The multi-stakeholder dialogue was organized by the Department of Environment and Natural Resources - Biodiversity Management Bureau (DENR – BMB) and attended by representatives from national government agencies and their field offices, LGUs, NGOs, academe, indigenous peoples, and the private sector.
DENR Region XI Assistant Regional Director, Atty. Ma. Mercedes Dumagan, said that “…this event is also an opportune time to support national interests and biodiversity conservation priorities that will be beneficial to the economic development of our nation.” DENR-Biodiversity Management Bureau
Assistant Director Armida P. Andres quoted President Duterte’s recent pronouncement in his latest SONA that exhorting “… all concerned agencies and local government units to uphold the concept of inter-generational responsibility in …the protection and preservation of our biodiversity, anchored on the right to a balanced and healthy ecology”, congratulated the regions for their achievements and challenged them to step up in localizing the PBSAP.
Learning from the past
The regions shared their accomplishments and challenges in biodiversity conservation and protection. The Central Mindanao University in Region X reported new sightings of pitcher plant and fern species in Mt. Kitanglad, and the involvement of local communities in the monitoring of the Critical Habitat for Rafflesia schadenbergiana and the Magsaysay Critical Habitat for Hawksbill Turtles. Region XI reported an increase in Philippine eagle sightings in Davao Oriental, and in biomass of small pelagic fish species in the Davao Gulf. The CARAGA Region also reported an increase in the population count of migratory birds and the establishment of two additional Marine Protected Areas (MPA) and MPA Networks in Surigao del Norte.
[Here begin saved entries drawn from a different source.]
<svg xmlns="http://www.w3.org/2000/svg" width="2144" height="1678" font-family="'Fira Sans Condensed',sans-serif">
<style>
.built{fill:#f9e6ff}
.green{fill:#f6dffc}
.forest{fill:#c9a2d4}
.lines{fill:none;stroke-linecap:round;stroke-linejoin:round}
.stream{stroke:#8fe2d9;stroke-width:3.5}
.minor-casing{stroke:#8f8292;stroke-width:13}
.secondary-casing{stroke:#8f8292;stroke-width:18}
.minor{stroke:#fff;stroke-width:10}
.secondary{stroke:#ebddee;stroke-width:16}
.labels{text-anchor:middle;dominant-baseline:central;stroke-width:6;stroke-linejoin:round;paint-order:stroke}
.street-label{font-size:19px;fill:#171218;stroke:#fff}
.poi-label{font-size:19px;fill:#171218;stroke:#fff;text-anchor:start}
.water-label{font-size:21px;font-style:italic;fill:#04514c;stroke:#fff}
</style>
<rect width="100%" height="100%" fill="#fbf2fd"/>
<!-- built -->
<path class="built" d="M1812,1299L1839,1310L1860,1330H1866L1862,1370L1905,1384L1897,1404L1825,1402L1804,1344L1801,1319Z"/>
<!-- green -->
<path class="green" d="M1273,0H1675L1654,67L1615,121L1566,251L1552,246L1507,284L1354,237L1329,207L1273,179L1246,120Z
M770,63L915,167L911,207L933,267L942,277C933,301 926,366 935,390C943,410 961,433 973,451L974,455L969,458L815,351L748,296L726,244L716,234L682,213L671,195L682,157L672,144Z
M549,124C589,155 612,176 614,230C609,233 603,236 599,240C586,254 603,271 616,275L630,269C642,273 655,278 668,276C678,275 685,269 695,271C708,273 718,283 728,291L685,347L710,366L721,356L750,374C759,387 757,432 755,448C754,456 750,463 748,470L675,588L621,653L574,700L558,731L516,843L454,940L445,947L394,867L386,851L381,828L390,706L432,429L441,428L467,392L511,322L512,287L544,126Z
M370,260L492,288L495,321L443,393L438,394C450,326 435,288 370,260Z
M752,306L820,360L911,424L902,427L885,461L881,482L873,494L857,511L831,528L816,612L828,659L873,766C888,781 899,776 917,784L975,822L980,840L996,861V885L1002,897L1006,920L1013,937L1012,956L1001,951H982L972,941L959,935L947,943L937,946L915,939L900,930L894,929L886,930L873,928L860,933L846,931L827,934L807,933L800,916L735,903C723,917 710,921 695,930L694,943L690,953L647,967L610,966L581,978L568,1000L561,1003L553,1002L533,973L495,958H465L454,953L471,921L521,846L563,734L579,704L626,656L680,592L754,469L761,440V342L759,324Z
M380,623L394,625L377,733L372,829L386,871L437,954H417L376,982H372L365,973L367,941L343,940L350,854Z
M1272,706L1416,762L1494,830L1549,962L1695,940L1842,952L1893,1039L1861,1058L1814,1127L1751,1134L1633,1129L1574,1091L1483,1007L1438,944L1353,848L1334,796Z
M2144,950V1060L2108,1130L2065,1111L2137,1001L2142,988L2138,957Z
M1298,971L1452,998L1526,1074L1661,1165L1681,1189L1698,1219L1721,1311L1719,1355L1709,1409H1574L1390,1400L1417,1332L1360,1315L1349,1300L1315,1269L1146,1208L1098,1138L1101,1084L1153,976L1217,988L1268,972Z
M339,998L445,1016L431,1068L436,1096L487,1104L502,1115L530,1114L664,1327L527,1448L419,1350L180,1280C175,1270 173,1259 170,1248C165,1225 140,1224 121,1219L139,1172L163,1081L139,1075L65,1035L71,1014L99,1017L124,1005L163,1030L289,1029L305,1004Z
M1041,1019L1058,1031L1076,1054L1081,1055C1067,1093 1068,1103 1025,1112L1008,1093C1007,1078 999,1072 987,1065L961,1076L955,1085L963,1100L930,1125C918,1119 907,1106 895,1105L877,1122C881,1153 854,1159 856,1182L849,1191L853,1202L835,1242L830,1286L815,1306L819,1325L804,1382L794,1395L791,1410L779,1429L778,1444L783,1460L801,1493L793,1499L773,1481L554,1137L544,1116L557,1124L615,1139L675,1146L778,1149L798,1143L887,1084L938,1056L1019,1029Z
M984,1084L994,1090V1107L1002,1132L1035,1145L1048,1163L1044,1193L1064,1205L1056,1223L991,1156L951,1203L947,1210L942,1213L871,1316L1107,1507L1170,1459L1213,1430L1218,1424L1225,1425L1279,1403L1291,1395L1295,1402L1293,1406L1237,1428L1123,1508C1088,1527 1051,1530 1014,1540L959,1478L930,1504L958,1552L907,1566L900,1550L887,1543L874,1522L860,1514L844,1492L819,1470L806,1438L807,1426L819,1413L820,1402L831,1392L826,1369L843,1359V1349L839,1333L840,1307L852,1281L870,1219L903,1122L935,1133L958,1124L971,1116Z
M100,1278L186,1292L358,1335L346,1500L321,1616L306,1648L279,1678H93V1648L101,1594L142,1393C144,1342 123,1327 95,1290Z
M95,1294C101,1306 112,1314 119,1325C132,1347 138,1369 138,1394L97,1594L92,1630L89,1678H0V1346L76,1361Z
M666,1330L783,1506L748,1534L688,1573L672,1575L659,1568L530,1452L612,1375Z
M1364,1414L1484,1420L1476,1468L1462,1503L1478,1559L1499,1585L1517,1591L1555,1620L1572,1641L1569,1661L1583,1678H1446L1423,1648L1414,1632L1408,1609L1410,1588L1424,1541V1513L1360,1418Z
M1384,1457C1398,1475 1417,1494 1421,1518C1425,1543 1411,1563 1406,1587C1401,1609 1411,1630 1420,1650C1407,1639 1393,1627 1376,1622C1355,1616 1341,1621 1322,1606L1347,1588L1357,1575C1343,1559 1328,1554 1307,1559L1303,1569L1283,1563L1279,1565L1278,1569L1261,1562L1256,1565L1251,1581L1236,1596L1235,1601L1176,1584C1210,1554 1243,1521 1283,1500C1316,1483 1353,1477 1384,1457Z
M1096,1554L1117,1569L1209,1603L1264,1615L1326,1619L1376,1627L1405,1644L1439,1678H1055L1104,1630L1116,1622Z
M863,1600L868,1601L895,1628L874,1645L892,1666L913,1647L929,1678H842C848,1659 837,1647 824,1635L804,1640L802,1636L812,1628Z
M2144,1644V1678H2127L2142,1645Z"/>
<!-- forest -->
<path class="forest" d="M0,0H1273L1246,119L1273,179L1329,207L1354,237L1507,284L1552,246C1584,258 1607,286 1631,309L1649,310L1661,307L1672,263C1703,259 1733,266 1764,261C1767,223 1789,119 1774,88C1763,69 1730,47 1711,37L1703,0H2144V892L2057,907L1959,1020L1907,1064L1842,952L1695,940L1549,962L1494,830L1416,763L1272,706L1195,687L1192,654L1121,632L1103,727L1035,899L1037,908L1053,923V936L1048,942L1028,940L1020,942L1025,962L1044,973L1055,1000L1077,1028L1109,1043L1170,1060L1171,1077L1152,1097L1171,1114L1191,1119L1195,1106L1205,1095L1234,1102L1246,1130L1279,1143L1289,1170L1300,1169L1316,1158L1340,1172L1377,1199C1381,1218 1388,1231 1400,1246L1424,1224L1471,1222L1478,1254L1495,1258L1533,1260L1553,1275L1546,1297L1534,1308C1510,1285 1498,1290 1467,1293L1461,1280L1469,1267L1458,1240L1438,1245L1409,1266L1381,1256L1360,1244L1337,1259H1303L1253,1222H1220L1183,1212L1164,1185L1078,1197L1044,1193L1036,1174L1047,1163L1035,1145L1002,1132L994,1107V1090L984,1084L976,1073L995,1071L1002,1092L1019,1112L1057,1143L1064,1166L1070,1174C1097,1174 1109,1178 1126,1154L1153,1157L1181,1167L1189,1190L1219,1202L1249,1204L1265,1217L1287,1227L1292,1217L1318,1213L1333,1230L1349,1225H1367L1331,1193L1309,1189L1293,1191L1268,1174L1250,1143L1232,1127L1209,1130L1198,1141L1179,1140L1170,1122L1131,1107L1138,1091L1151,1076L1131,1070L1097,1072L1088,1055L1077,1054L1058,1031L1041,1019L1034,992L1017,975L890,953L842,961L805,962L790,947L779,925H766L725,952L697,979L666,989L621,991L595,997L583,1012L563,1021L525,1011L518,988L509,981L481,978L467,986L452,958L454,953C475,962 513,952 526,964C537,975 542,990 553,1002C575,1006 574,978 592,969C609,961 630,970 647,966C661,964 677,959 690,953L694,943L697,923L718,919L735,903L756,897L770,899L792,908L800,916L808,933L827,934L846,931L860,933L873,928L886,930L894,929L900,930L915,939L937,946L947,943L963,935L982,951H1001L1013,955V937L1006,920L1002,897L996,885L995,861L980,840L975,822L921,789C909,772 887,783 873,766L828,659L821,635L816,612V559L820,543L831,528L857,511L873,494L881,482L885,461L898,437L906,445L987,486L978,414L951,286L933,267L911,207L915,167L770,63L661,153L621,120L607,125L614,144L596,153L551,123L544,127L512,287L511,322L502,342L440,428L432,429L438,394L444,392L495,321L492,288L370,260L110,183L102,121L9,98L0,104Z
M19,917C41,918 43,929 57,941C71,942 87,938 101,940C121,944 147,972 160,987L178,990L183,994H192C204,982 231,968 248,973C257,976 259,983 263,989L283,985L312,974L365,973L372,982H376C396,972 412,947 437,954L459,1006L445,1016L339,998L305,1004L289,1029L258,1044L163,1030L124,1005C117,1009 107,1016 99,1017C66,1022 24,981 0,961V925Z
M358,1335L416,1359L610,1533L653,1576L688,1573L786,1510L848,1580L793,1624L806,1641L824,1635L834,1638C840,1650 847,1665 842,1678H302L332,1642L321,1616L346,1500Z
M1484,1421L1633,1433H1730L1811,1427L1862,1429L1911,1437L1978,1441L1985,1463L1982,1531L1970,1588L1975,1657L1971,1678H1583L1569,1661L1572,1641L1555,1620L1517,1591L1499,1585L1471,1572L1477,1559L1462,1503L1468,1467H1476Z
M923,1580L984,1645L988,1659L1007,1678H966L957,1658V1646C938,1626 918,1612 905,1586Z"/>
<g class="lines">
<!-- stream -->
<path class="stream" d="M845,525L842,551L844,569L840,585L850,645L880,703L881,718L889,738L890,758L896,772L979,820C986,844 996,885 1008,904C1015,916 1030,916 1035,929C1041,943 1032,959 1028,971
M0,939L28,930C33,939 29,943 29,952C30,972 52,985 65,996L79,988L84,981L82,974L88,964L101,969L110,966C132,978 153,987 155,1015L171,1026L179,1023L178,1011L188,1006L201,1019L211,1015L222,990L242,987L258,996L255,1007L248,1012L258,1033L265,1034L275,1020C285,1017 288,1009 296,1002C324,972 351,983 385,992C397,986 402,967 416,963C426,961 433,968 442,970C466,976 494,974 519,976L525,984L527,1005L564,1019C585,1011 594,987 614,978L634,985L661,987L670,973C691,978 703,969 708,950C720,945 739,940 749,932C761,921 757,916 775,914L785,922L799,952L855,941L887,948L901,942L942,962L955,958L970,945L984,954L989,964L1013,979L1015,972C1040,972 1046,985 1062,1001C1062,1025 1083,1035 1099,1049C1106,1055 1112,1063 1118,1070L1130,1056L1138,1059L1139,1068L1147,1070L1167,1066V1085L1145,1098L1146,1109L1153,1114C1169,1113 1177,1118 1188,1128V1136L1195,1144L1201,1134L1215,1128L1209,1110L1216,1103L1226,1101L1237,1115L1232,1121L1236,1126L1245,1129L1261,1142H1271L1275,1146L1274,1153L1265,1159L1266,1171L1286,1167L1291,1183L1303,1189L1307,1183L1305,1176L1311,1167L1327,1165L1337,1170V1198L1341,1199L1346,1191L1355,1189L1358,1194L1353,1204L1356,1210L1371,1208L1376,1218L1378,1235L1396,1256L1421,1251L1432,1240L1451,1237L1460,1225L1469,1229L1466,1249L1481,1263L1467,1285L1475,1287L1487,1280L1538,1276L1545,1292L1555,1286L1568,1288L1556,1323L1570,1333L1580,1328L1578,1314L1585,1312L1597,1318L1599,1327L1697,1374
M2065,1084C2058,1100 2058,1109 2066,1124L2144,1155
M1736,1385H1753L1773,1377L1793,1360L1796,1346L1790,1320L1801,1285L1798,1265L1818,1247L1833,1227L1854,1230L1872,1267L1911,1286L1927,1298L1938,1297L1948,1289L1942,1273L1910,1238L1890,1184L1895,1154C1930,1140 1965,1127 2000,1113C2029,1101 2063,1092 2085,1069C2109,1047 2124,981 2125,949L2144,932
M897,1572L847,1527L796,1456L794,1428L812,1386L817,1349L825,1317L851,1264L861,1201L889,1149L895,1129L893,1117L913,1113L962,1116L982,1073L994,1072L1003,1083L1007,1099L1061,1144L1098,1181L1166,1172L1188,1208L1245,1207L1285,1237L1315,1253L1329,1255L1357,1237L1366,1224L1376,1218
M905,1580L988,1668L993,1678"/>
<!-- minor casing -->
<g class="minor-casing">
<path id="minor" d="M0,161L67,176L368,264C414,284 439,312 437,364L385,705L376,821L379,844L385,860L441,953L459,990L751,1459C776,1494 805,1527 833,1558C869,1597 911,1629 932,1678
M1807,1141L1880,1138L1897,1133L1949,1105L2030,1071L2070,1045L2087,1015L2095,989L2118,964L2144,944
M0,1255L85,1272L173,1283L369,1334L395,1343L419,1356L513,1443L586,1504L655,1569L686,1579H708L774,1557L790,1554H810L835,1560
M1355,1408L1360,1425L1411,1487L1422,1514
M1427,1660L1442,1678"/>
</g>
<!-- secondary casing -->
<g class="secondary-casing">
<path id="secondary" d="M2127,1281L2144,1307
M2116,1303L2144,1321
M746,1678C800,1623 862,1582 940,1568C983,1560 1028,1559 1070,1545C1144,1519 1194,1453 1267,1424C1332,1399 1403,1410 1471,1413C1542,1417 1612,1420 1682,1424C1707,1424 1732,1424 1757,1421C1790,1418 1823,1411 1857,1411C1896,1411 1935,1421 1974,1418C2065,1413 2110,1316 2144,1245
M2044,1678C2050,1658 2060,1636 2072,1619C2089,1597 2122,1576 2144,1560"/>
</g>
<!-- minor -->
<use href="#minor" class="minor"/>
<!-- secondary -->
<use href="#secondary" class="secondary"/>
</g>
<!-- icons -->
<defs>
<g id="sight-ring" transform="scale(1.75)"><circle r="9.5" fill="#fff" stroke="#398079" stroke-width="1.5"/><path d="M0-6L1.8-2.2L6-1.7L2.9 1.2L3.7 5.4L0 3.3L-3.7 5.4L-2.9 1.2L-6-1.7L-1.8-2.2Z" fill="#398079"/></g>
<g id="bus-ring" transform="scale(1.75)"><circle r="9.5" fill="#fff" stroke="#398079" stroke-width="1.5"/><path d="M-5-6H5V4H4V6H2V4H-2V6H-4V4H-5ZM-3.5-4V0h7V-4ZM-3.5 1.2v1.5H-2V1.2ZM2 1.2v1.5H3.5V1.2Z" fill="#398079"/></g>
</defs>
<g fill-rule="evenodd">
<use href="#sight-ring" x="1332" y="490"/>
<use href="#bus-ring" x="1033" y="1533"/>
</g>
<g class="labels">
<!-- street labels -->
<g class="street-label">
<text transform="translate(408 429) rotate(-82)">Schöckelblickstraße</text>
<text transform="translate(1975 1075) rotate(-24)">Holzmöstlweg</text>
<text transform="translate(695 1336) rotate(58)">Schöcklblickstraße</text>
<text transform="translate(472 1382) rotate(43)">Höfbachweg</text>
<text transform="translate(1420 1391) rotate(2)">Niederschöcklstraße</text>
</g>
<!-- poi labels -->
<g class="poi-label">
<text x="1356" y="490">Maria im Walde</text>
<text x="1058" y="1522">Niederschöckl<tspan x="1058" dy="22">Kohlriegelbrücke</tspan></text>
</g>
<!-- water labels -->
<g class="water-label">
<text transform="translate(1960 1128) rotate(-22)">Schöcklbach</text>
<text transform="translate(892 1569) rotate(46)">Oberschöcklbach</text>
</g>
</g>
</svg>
However, the participants also expressed that the lack of baseline data and data consolidation mechanisms made it difficult to assess progress in biodiversity conservation. As such, the issue must be addressed to provide more comprehensive and accurate information for regional and national reporting.
Stronger partnerships with NGOs must also be established and utilized to complement the ongoing efforts of the DENR. Linkages with the academe are also beneficial as these inform science-based decisions, policy formulation, and biodiversity conservation program design. The regions also shared the need for financial and technical assistance, capacity building, and better equipment and facilities for biodiversity monitoring and assessment.
Planning for the future
In response to the challenges that surfaced during data generation for the 6NR, the regions crafted their RBSAPs and identified Communication, education, and public awareness (CEPA) activities as vital in mainstreaming biodiversity in land use and development plans. They also advocated for the strict enforcement of environment laws, establishment of more MPAs, local conservation areas, and critical habitats, to ensure that biodiversity and their ecosystem services are more effectively managed and protected. They noted the need for stakeholders to take ownership over the protection of their environment and natural resources.
In closing, Compostela Valley Provincial Environment and Natural Resources Officer Chamberlain Babiera called for stakeholders to work together to ensure a healthy and vibrant biodiversity as “at stake is our next generation’s very existence in this world which essentially depends on the health and quality of our biodiversity.”